There are a few ways to go about it. Most easy would be to buy the fish and initially keep it in straight tap water, and then gradually start introducing remineralized RODI water over the next month or two, eventually being fully remineralized RODI.

The other, less kind method, but still functional, is to drip acclimate the fish over several hours before introducing it to the aquarium.

Most of the rams we get here are either pond or tank raised in places like Czech republic, Singapore, Florida, Thailand, etc. They often were raised in more acidic water.

I bought a pair of map angels (aka smokeys) in 2006 and acclimated them to remineralized RO and they did extremely well. They spawned about once a week. I couldn't believe it. I initially had them in tap but changed them over to RO over a period of 3-4 weeks.

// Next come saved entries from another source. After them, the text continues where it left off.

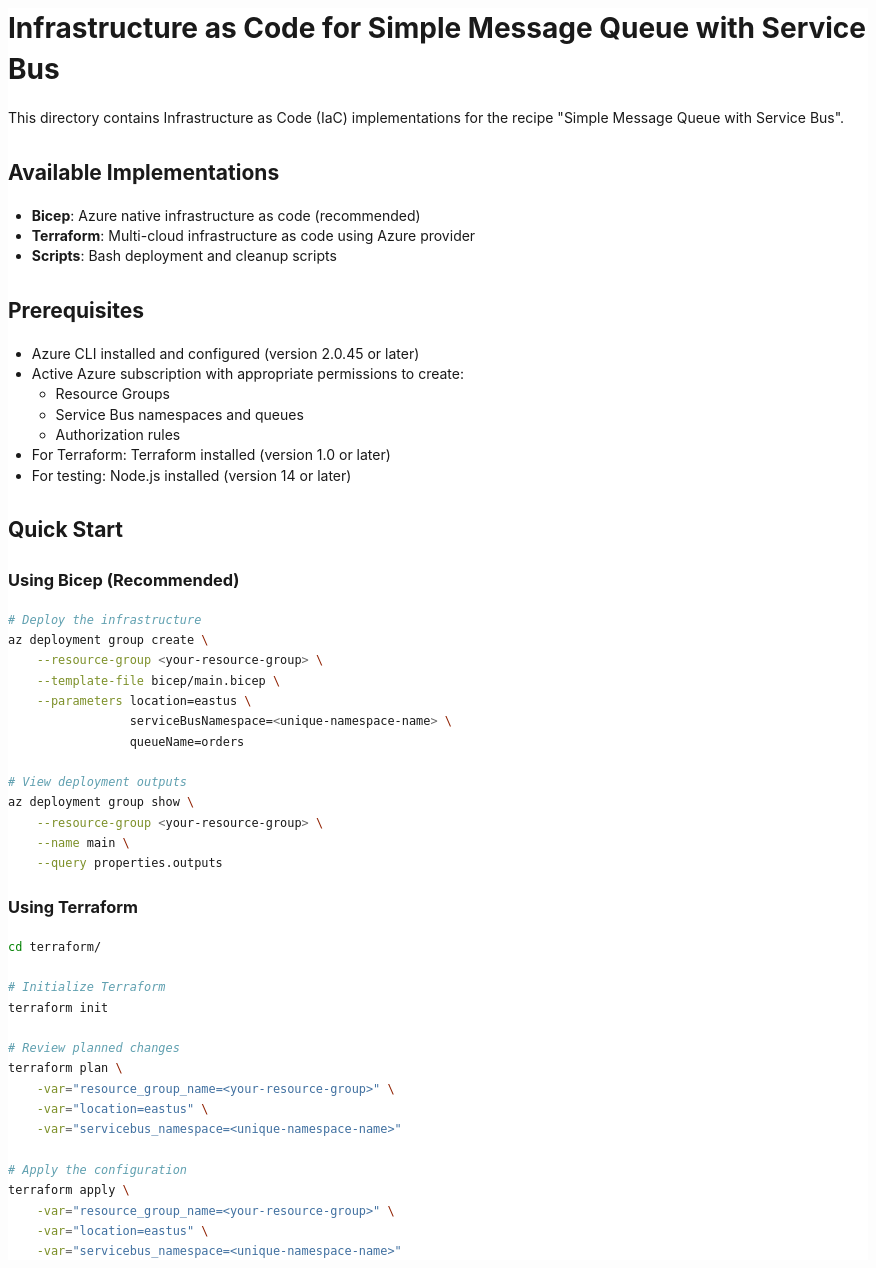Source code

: # Infrastructure as Code for Simple Message Queue with Service Bus

This directory contains Infrastructure as Code (IaC) implementations for the recipe "Simple Message Queue with Service Bus".

## Available Implementations

- **Bicep**: Azure native infrastructure as code (recommended)
- **Terraform**: Multi-cloud infrastructure as code using Azure provider
- **Scripts**: Bash deployment and cleanup scripts

## Prerequisites

- Azure CLI installed and configured (version 2.0.45 or later)
- Active Azure subscription with appropriate permissions to create:
  - Resource Groups
  - Service Bus namespaces and queues
  - Authorization rules
- For Terraform: Terraform installed (version 1.0 or later)
- For testing: Node.js installed (version 14 or later)

## Quick Start

### Using Bicep (Recommended)

```bash
# Deploy the infrastructure
az deployment group create \
    --resource-group <your-resource-group> \
    --template-file bicep/main.bicep \
    --parameters location=eastus \
                 serviceBusNamespace=<unique-namespace-name> \
                 queueName=orders

# View deployment outputs
az deployment group show \
    --resource-group <your-resource-group> \
    --name main \
    --query properties.outputs
```

### Using Terraform

```bash
cd terraform/

# Initialize Terraform
terraform init

# Review planned changes
terraform plan \
    -var="resource_group_name=<your-resource-group>" \
    -var="location=eastus" \
    -var="servicebus_namespace=<unique-namespace-name>"

# Apply the configuration
terraform apply \
    -var="resource_group_name=<your-resource-group>" \
    -var="location=eastus" \
    -var="servicebus_namespace=<unique-namespace-name>"

```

Any fish does better when it's kept at the pH that it natively lives in. The idea is not to shock it on the way to achieving that pH.


----------



## darkangel66n (May 15, 2013)

mistersprinkles said:


> Any fish does better when it's kept at the pH that it natively lives in. The idea is not to shock it on the way to achieving that pH.


This statement would be true of any wild caught fish for sure, but commercially bred fish have been out of those waters for so long it is no longer an issue. Stability as has been said is far more important then the actual ph as long as we are not talking opposite ends of the spectrum. Angels are a perfect example as they will spawn in almost anything short of liquid rock now a days.


----------



## plakadista (Mar 25, 2012)

mistersprinkles said:


> The other, less kind method, but still functional, is to drip acclimate the fish over several hours before introducing it to the aquarium.


I think im just going to try this method. Im not that interested in introducing RO water into my tank.



darkangel66n said:


> This statement would be true of any wild caught fish for sure, but commercially bred fish have been out of those waters for so long it is no longer an issue. Stability as has been said is far more important then the actual ph as long as we are not talking opposite ends of the spectrum. Angels are a perfect example as they will spawn in almost anything short of liquid rock now a days.


Thanks this actually helps me a lot.

Sent from my SGH-T999V using Tapatalk


----------



## mistersprinkles (Nov 4, 2013)

darkangel66n said:


> This statement would be true of any wild caught fish for sure, but commercially bred fish have been out of those waters for so long it is no longer an issue. Stability as has been said is far more important then the actual ph as long as we are not talking opposite ends of the spectrum. _Angels are a perfect example as they will spawn in almost anything short of liquid rock now a days._


Not every 7 days.


----------



## bob123 (Dec 31, 2009)

If the eggs are removed and raised artificially, I have the Angel parents spawn within 7 - 10 days in ordinary tap water, with a ph of 7.6.


----------